C’est toute la question. L’Emerson collège compile la moyenne des sondages nationaux et des enquêtes locales, mais pas toutes. D’autres, introduisent l’histoire des précédents scrutins dans leur modèle, comme celui de Nate Silver, qui est vu comme le gourou des sondages puisqu’il avait prédit exactement les résultats dans tous les États, sauf un, en 2008 et en 2012. Lui parie également sur une victoire de Clinton, mais Donald Trump conserve, selon son modèle, 30% de chances, c’est beaucoup, de remporter la course.

Le New York Times n’est pas du tout d’accord, lui, agrège uniquement les différents sondages et ne donne qu’une chance sur six au républicain d’être élu. Les électeurs ne savent plus qui croire et Donald Trump exploite à fond cette faille. Il peut citer des chiffres toujours plus mirobolants puisqu’il existe forcément une étude qui lui donnera raison. Et ce petit monde s’écharpe sur les plateaux télé. L’un est accusé de trafiquer ses estimations pour maintenir le suspense, l’autre de négliger des données empiriques.
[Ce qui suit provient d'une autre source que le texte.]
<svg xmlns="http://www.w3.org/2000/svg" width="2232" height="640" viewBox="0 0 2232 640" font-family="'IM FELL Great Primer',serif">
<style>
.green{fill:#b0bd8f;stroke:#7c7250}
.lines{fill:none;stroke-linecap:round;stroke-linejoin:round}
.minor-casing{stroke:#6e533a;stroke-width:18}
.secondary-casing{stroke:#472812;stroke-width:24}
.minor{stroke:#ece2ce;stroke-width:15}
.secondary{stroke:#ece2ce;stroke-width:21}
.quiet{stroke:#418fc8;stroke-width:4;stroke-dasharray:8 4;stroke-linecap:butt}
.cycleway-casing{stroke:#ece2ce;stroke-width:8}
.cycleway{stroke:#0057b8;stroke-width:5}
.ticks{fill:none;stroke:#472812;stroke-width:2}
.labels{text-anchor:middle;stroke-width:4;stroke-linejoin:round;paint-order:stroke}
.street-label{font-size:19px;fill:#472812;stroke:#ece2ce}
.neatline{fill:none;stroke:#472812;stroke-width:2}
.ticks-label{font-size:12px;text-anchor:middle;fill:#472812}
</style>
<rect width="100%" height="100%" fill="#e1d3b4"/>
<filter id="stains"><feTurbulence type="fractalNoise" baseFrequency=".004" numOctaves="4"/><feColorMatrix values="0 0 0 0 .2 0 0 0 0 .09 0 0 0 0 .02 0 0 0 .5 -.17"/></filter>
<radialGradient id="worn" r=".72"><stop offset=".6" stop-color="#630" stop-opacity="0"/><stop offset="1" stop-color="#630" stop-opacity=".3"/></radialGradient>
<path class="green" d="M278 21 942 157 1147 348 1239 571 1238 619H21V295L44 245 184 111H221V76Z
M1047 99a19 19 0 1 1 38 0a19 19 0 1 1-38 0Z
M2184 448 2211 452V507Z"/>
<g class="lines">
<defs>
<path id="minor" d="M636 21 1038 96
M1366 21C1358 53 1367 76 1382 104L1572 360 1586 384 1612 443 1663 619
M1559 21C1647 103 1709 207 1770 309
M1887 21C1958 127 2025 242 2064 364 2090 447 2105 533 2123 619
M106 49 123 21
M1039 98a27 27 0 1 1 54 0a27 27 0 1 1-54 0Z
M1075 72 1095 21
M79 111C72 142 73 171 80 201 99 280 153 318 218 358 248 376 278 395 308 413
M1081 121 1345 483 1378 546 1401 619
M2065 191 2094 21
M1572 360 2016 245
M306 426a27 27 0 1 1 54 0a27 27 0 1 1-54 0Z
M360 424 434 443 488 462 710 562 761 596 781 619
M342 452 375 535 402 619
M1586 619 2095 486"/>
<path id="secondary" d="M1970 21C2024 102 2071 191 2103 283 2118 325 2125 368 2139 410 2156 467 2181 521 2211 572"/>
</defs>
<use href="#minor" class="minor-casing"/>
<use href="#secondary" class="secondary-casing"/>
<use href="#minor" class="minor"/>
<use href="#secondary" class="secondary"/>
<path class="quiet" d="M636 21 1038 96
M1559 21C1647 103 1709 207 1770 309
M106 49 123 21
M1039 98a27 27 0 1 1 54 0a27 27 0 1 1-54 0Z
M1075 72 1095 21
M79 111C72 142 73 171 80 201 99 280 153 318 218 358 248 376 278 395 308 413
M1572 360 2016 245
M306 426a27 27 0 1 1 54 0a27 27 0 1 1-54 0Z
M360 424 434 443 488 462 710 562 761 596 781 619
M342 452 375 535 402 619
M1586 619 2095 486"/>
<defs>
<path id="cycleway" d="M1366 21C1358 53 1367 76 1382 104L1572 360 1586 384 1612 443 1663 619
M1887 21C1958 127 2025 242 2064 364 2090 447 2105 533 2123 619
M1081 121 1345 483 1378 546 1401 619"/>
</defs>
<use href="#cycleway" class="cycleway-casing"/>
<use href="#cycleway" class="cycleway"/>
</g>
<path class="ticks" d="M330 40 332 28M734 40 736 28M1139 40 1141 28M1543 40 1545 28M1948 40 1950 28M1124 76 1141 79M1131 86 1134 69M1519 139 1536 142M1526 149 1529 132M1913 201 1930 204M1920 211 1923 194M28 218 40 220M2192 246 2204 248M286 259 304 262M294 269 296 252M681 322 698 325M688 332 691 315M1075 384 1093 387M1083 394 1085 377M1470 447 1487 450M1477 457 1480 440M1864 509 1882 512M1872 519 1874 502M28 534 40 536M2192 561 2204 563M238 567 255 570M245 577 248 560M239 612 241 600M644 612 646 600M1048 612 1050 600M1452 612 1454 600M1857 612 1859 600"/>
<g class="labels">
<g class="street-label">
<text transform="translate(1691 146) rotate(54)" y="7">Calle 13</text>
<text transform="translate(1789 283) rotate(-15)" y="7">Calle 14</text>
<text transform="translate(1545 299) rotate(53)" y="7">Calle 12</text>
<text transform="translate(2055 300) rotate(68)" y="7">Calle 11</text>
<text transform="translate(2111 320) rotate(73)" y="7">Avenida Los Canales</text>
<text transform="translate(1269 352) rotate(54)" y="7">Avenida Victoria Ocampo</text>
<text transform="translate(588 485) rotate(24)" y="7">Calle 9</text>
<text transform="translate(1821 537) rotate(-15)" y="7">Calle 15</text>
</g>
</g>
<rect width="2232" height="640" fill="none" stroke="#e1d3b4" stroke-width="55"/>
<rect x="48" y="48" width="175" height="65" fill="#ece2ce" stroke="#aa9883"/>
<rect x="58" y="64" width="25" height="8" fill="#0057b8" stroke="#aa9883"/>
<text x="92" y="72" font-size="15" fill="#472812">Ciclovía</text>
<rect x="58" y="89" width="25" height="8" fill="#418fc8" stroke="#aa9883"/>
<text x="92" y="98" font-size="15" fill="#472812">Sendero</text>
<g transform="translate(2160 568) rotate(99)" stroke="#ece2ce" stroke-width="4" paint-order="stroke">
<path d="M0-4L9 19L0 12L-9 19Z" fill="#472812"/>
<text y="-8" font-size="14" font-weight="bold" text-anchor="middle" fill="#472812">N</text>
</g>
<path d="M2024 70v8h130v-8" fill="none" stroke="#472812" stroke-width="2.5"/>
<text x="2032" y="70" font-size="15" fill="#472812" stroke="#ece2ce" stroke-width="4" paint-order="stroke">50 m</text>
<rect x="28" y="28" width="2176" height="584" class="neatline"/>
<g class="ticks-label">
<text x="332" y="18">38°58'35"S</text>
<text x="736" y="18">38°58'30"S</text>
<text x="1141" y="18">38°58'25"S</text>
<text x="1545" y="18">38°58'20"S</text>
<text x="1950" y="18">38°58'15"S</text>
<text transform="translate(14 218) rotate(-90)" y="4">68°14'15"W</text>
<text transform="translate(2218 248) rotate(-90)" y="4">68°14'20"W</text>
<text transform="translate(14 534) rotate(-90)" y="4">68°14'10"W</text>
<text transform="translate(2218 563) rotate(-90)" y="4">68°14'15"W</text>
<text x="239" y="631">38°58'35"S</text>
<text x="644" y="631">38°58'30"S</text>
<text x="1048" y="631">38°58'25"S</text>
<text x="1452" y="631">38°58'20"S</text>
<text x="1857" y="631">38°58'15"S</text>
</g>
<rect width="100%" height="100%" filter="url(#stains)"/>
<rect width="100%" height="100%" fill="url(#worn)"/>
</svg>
La réalité, c’est qu’il y a trop d’inconnues pour se déterminer.

Par exemple ?

La plus importante : la participation. Ces sondages sont basés sur des intentions dans les États et cette campagne, vous le savez, a regorgé de rebondissements, jusqu’à la dernière minute. On sait ce matin que 200 millions d’Américains se sont enregistrés pour voter, c’est un record jamais atteint.